EXERCISE AIM: The answer must be every line of the records below that contains the word "down".

RECORDS FOR THIS EXERCISE:
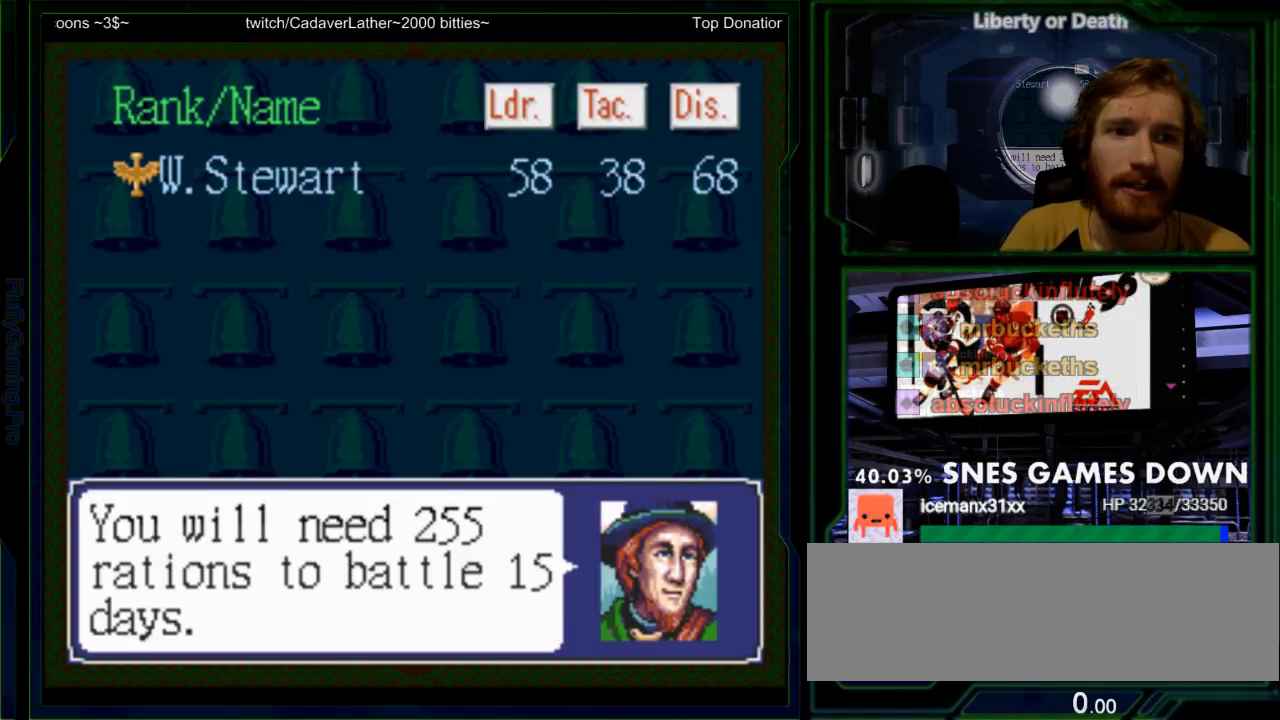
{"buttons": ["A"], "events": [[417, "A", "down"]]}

==

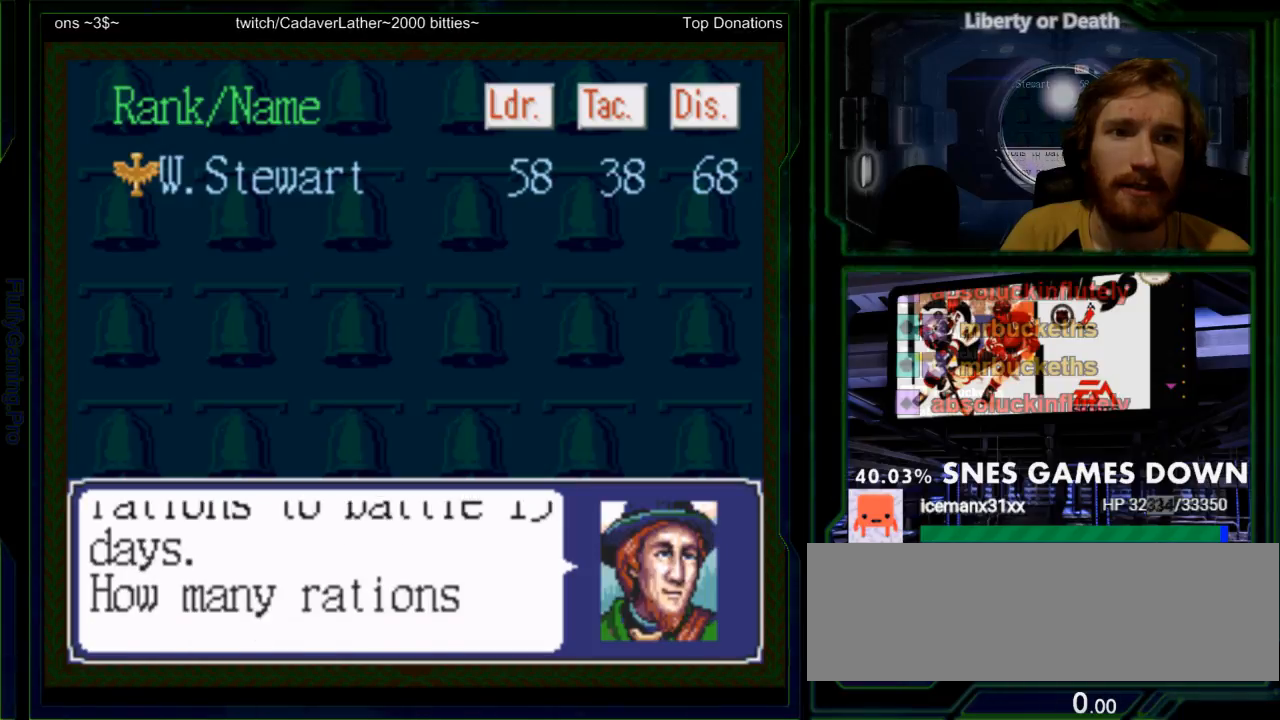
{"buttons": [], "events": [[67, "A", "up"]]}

---

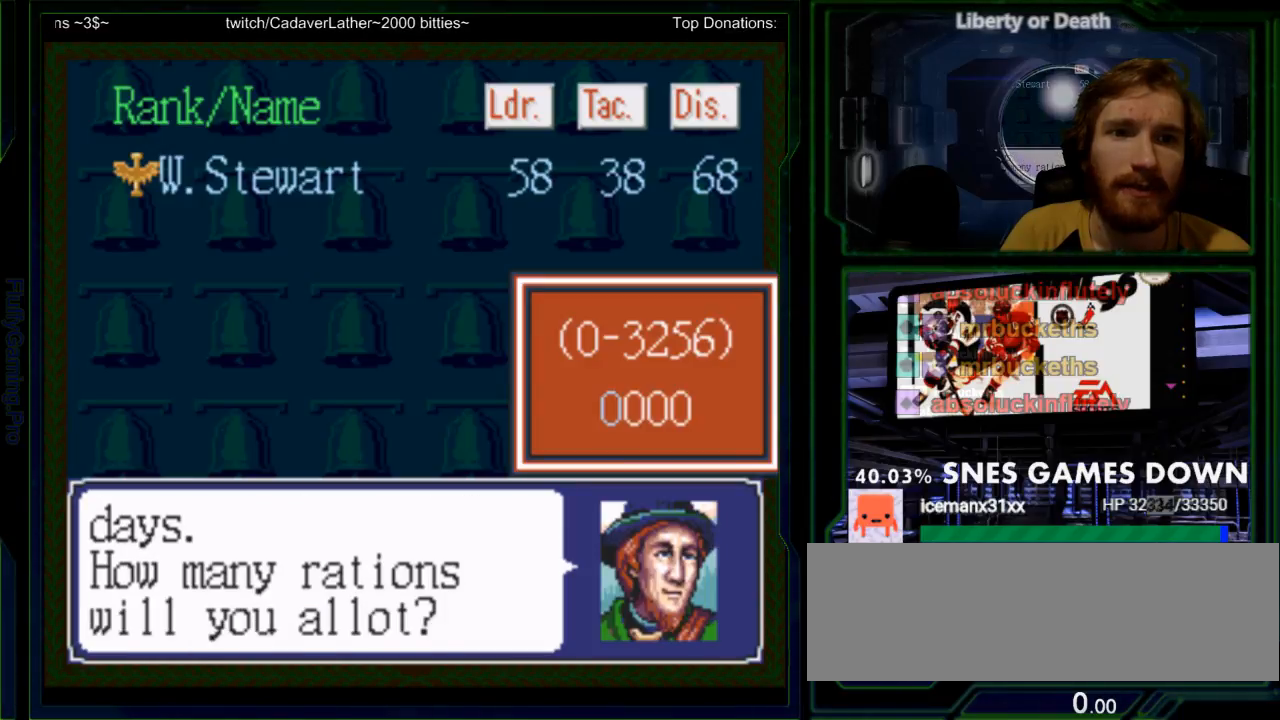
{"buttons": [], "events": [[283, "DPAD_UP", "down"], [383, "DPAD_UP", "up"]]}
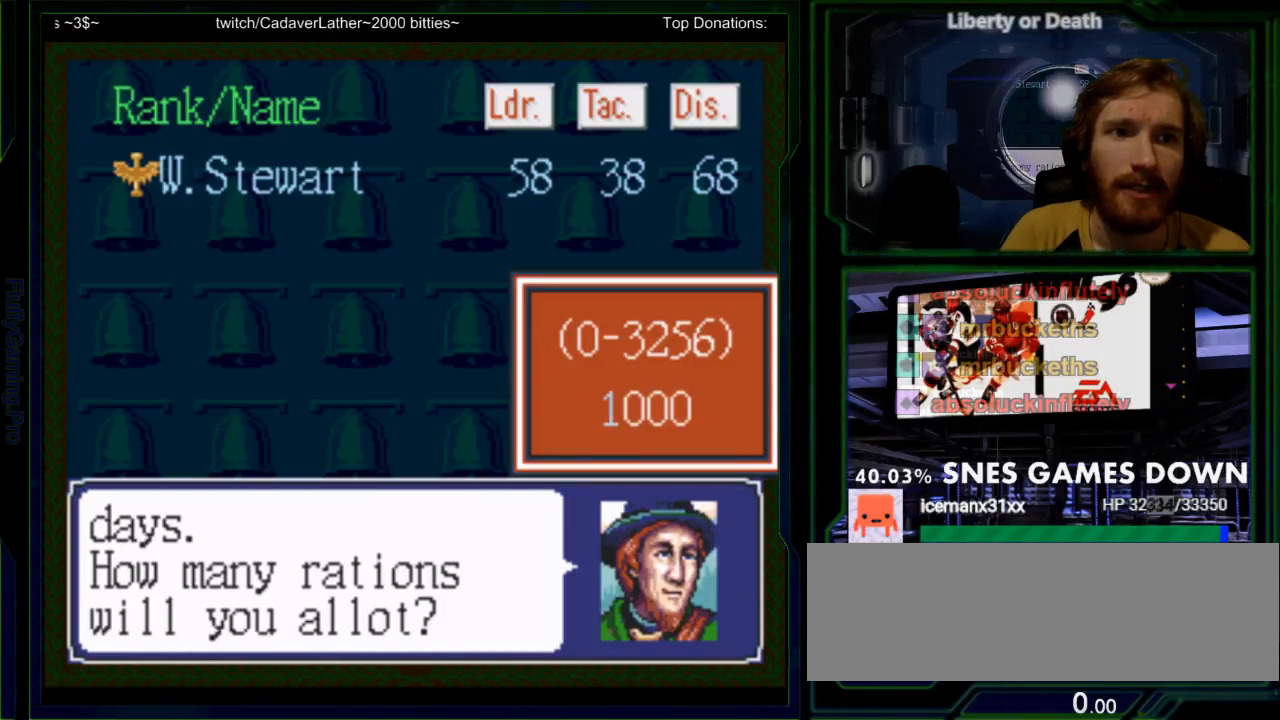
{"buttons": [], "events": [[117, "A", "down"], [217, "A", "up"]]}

ANSWER TO THE PROBLEM:
{"buttons": ["A"], "events": [[417, "A", "down"]]}
{"buttons": [], "events": [[283, "DPAD_UP", "down"], [383, "DPAD_UP", "up"]]}
{"buttons": [], "events": [[117, "A", "down"], [217, "A", "up"]]}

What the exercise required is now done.